Des travaux, apparaissant aujourd’hui comme préliminaires, sont conduits depuis plusieurs années en vue de commencer à documenter une pratique relevant du champ d’investigation. Ils ont notamment permis d’identifier et de documenter une posture clinique [Brissaud F. 2011 & 2012-b] et de décrire cette pratique comme la mobilisation coordonnée d’un système intégré de savoirs professionnels peu conscient et modélisé comme un ensemble de compétences et de capacités professionnelles [Brissaud F. 2012-a & 2012-c].
Originalité
L’originalité du groupe de recherche PRAGMA est double.
Sa visée scientifique est descriptive des pratiques et non évaluative des effets. Il s’agit de décrire de façon fiable la façon dont les pratiques sont conduites alors que les recherches actuelles et passées en psychothérapie visent à mesurer les effets des pratiques sur les patients et à comparer leur efficacité, présupposant à tort que les pratiques évaluées sont documentées scientifiquement. Le groupe de recherche contribue donc à ouvrir un nouveau champ d’investigation scientifique en psychothérapie dont l’exploration bénéficiera des travaux descriptifs réalisés depuis quelques décennies dans d’autres secteurs professionnels, notamment dans le cadre des sciences de l’enseignement.

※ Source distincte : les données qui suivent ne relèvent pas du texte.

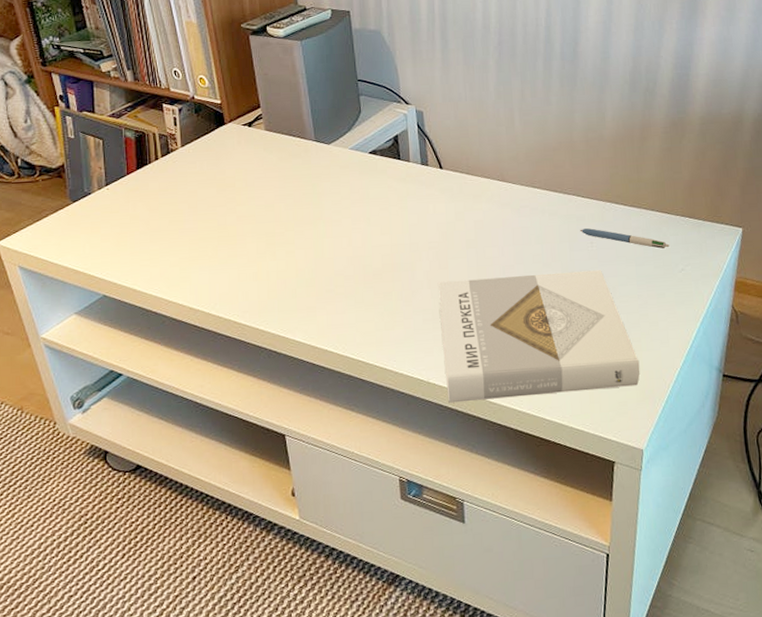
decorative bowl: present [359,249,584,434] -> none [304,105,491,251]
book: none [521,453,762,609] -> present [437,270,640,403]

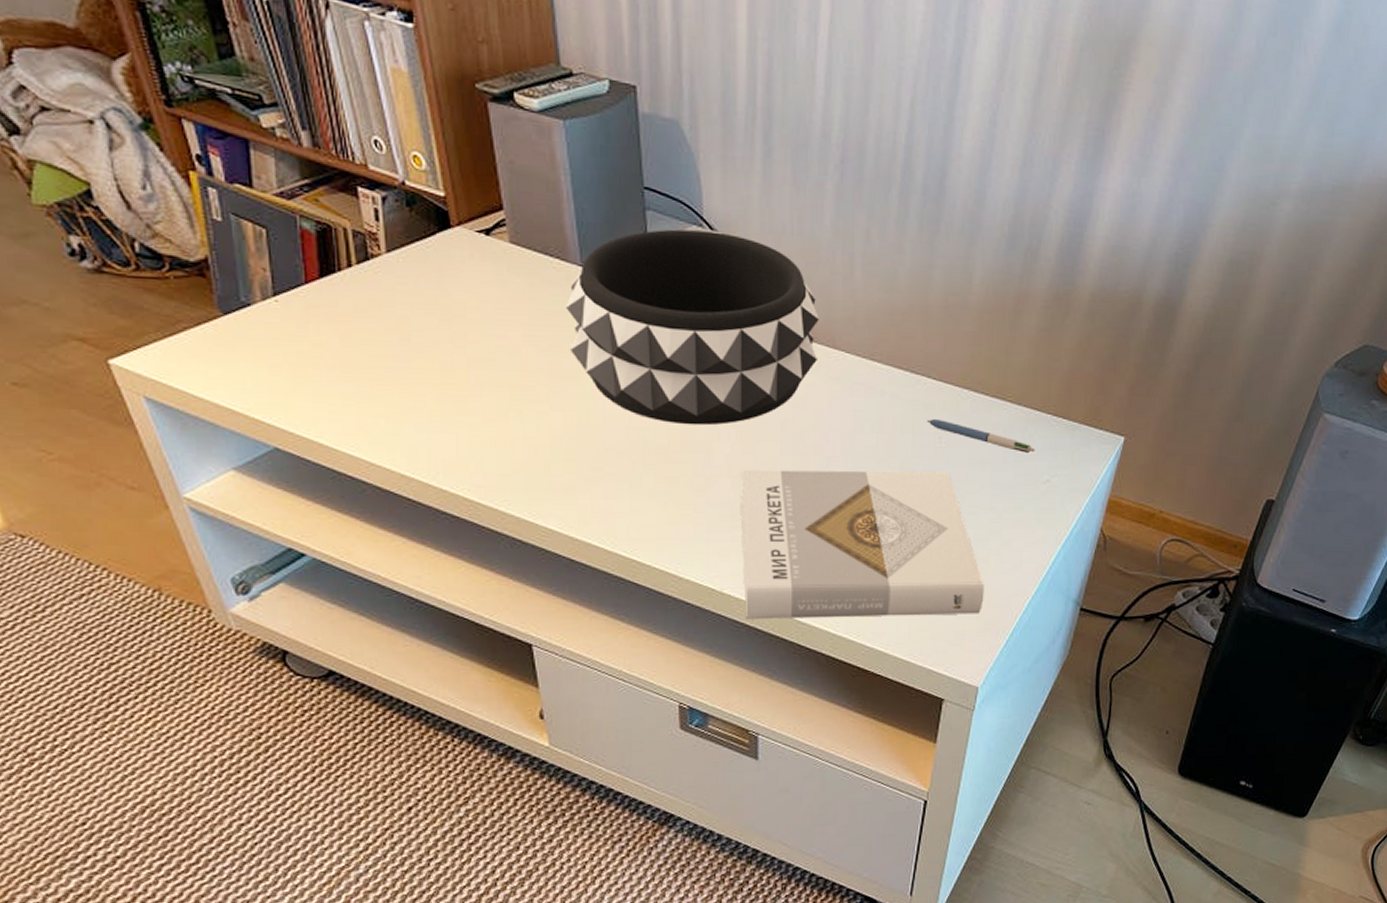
decorative bowl: none [304,105,491,251] -> present [565,229,819,426]

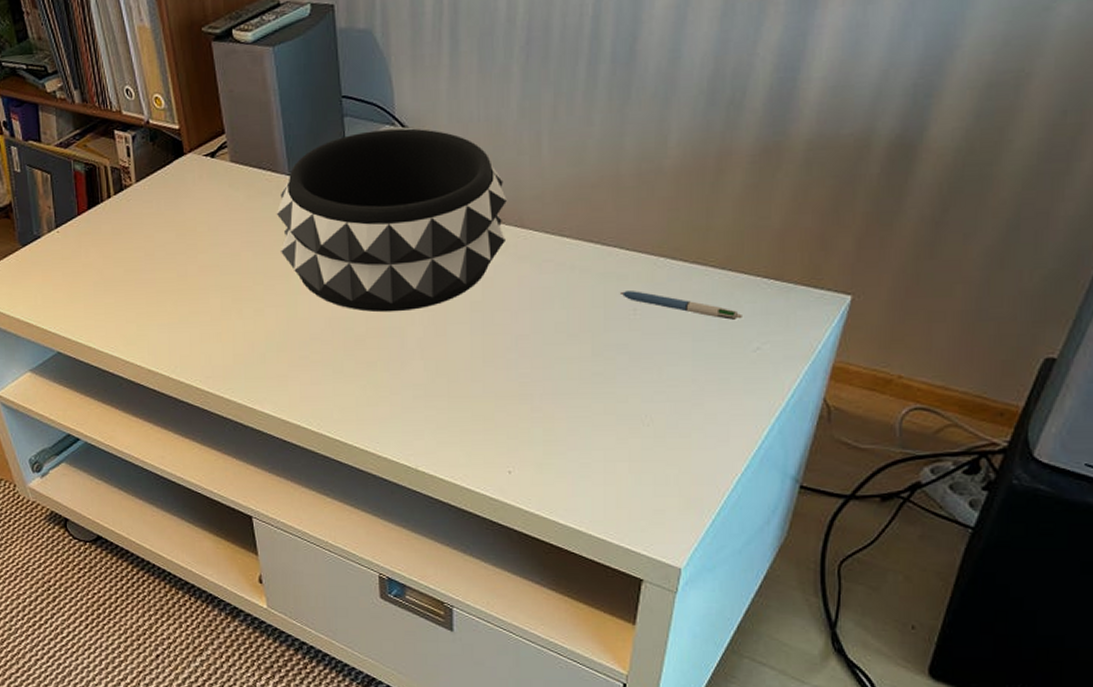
book: present [740,469,984,620] -> none [432,345,686,496]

Le champ d’investigation est constitué à partir de la pratique professionnelle elle-même et non à partir des repérages habituels que constituent les différentes méthodes de psychothérapies (gestalt-thérapie, psychanalyse, thérapie cognitivo-comportementale, écoute rogérienne, analyse psycho organique, analyse transactionnelle, hypnose, systémique, etc.) ou les différentes catégories socioprofessionnelles disant exercer la psychothérapie (psychopraticiens, psychothérapeutes, psychiatres, psychologues, psychanalystes, médecins, etc.). Il s’agit donc de se dégager des clivages habituels constitués essentiellement sur la base des théories dites de référence pour partir du fait : la pratique réellement mise en œuvre par les professionnels de la psychothérapie.